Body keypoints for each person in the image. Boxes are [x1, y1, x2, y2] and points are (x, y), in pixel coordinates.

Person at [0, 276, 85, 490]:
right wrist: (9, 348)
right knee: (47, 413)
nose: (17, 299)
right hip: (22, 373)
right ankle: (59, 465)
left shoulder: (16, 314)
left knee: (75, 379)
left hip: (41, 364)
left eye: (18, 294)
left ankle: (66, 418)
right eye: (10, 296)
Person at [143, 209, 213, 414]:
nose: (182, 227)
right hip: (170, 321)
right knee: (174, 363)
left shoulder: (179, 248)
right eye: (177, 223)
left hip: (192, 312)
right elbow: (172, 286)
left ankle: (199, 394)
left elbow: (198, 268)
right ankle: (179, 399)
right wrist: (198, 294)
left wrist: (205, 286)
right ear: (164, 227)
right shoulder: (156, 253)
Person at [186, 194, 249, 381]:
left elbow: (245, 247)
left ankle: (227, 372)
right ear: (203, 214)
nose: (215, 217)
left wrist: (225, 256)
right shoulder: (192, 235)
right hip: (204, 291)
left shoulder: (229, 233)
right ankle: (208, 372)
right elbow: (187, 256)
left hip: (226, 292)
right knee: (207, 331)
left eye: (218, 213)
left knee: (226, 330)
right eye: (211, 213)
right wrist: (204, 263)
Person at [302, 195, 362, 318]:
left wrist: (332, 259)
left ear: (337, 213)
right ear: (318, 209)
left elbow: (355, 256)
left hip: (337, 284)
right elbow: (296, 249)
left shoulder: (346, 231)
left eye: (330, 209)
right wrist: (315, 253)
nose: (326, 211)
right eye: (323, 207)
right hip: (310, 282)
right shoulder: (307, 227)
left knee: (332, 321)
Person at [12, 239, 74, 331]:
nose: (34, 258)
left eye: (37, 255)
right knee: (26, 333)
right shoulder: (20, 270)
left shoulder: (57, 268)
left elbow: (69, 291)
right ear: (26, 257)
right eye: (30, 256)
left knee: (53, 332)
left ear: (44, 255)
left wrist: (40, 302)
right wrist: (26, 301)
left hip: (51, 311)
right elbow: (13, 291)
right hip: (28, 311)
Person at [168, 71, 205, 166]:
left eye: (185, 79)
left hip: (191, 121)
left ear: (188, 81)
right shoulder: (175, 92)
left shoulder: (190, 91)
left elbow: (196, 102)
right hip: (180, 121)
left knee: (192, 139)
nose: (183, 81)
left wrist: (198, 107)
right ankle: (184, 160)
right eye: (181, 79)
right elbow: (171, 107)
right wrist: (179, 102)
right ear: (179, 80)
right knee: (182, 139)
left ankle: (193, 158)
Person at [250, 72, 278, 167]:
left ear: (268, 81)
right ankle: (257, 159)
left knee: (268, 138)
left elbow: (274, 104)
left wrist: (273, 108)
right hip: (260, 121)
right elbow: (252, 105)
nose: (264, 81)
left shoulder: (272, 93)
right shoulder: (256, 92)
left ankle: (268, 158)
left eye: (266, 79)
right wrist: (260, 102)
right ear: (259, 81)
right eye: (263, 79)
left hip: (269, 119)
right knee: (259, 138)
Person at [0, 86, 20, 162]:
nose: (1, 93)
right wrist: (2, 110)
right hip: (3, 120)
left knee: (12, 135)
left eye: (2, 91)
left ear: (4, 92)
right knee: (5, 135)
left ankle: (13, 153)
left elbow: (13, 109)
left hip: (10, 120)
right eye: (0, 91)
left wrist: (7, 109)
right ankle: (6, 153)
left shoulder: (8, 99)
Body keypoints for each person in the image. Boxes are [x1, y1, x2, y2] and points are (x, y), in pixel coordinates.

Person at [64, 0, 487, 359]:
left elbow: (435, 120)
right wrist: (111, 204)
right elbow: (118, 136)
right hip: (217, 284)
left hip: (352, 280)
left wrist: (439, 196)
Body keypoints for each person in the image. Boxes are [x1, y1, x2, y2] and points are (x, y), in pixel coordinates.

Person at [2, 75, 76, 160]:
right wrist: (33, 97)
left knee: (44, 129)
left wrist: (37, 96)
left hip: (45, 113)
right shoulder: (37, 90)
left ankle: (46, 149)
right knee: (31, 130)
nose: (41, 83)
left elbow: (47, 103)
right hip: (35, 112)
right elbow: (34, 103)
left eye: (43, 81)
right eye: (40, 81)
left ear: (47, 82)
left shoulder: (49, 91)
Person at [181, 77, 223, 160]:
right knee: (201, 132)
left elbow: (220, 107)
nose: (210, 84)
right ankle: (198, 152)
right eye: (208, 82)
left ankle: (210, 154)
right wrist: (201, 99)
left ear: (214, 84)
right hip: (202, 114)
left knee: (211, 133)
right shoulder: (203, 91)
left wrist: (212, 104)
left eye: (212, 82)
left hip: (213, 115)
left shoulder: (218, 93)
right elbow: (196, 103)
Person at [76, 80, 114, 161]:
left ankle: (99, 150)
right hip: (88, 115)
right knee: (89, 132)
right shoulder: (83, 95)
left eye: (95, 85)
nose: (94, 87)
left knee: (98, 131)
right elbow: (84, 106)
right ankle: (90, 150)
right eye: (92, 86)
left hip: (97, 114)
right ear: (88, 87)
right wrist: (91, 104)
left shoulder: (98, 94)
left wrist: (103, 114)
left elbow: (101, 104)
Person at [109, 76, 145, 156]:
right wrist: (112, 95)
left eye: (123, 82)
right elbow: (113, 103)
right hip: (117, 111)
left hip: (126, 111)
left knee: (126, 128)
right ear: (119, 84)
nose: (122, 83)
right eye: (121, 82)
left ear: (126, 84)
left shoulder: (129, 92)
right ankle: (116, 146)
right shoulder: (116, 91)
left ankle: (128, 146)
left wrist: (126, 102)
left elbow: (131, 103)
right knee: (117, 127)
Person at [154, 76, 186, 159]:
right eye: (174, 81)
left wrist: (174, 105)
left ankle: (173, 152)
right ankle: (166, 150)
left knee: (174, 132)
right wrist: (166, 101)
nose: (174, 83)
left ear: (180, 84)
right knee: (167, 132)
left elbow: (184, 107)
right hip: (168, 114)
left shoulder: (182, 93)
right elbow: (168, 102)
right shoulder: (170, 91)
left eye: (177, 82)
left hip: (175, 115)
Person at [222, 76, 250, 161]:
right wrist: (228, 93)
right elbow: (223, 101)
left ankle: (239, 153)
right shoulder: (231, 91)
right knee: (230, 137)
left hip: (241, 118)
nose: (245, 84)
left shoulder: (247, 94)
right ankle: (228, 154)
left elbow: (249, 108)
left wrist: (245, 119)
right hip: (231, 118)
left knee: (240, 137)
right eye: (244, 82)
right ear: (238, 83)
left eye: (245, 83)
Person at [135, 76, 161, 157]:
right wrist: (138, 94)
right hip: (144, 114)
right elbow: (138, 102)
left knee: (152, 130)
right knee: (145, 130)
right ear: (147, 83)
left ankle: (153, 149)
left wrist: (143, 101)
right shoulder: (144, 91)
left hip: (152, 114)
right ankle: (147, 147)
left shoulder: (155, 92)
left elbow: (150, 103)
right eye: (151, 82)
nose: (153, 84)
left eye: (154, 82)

> Prompt
Would you retype the lines above from the one with "right ear: (119, 84)" down to the one with "right ankle: (228, 154)", word for word, both ends included and no other lines?

> Answer to the problem
right ear: (119, 84)
nose: (122, 83)
right eye: (121, 82)
left ear: (126, 84)
left shoulder: (129, 92)
right ankle: (116, 146)
right shoulder: (116, 91)
left ankle: (128, 146)
left wrist: (126, 102)
left elbow: (131, 103)
right knee: (117, 127)
Person at [154, 76, 186, 159]:
right eye: (174, 81)
left wrist: (174, 105)
left ankle: (173, 152)
right ankle: (166, 150)
left knee: (174, 132)
right wrist: (166, 101)
nose: (174, 83)
left ear: (180, 84)
right knee: (167, 132)
left elbow: (184, 107)
right hip: (168, 114)
left shoulder: (182, 93)
right elbow: (168, 102)
right shoulder: (170, 91)
left eye: (177, 82)
left hip: (175, 115)
Person at [222, 76, 250, 161]:
right wrist: (228, 93)
right elbow: (223, 101)
left ankle: (239, 153)
right shoulder: (231, 91)
right knee: (230, 137)
left hip: (241, 118)
nose: (245, 84)
left shoulder: (247, 94)
right ankle: (228, 154)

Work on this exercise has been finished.